Loder, whose son had Tourette’s syndrome, also became actively involved with other families struggling with the neurological condition that causes unwanted sounds and tics. Along with Ross Preville, then president of the Florida chapter of the Tourette Syndrome Association, he helped launch a weekend event for families held every February in Brandon.

"We did it for years and John provided all the food," said Preville, a Raymond James executive whose son also had Tourette’s.

Loder never entirely left the food business. Three years ago in Treasure Island, he and Faust opened Captain Bill’s Beach Kitchen — the name of the first restaurant his father started after the family moved from New Jersey in the 1960s.

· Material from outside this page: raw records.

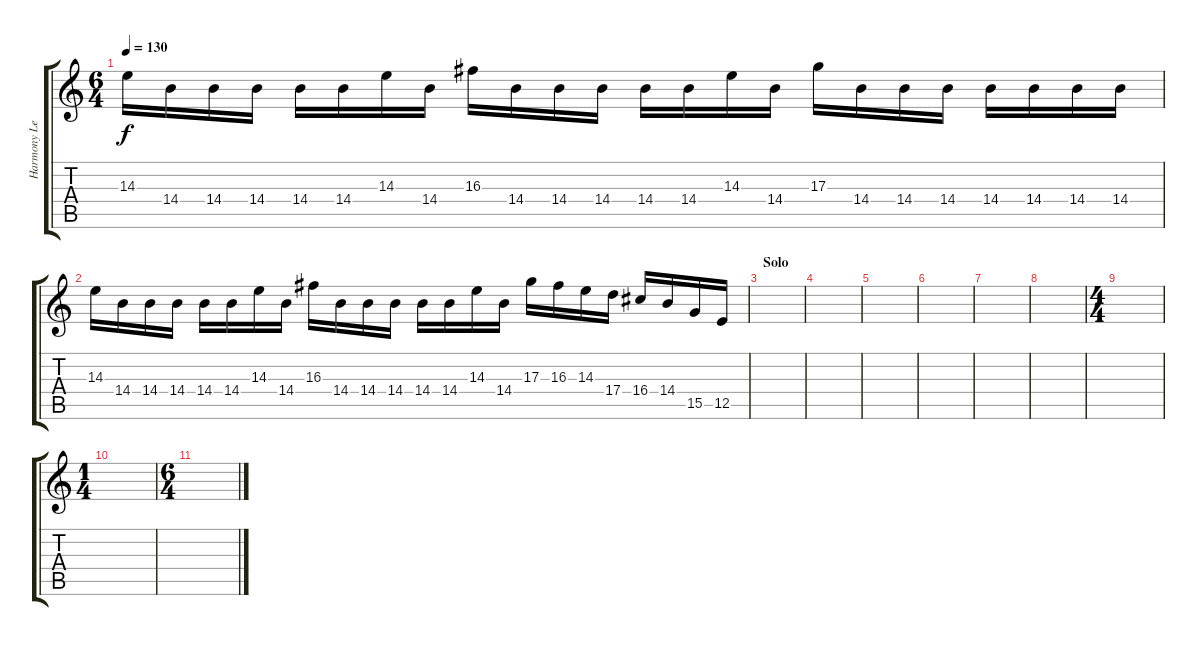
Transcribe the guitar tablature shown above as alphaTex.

\track ("Harmony Lead" "Harmony Le") {instrument distortionguitar}
\staff {score tabs}
\tuning (B3 Gb3 D3 A2 E2 B1) {hide}
\ts (6 4)
\tempo 130
\clef g2
\ks c
14.3.16{dy f} 14.4.16 14.4.16 14.4.16 14.4.16 14.4.16 14.3.16 14.4.16 16.3.16 14.4.16 14.4.16 14.4.16 14.4.16 14.4.16 14.3.16 14.4.16 17.3.16 14.4.16 14.4.16 14.4.16 14.4.16 14.4.16 14.4.16 14.4.16 |
14.3.16 14.4.16 14.4.16 14.4.16 14.4.16 14.4.16 14.3.16 14.4.16 16.3.16 14.4.16 14.4.16 14.4.16 14.4.16 14.4.16 14.3.16 14.4.16 17.3.16 16.3.16 14.3.16 17.4.16 16.4.16 14.4.16 15.5.16 12.5.16 |
\section ("" "Solo")
|
|
|
|
|
|
\ts (4 4)
|
\ts (1 4)
|
\ts (6 4)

And former Tampa Bay Times reporter Scott Baranick, who once covered Loder’s troubles as a developer, was surprised to find him in the kitchen at St. Petersburg’s Temple Beth-el a few years ago helping him and other men do the cooking for an event.

"With all that restaurant experience, he could not have been nicer or more humble,’’ said Baranick, who also remembers Loder as unfailingly polite even when asked tough questions.

Loder didn’t know he had Jewish roots until he discovered that his maternal grandparents had changed their name from Rubenstein to Rubinski after fleeing persecution in Poland. He and Faust, who is Jewish, began going to Temple Beth-el, where he joined the fund-raising Boyz in the Hood culinary group.

"Johnny could handle anything you threw at him and brought a sense of fun and great humor every time he was in the kitchen," said Lewis Kroll, who was in the restaurant supply business when he first met Loder through Crabby Bill’s. "He had the ability all his life to make you smile."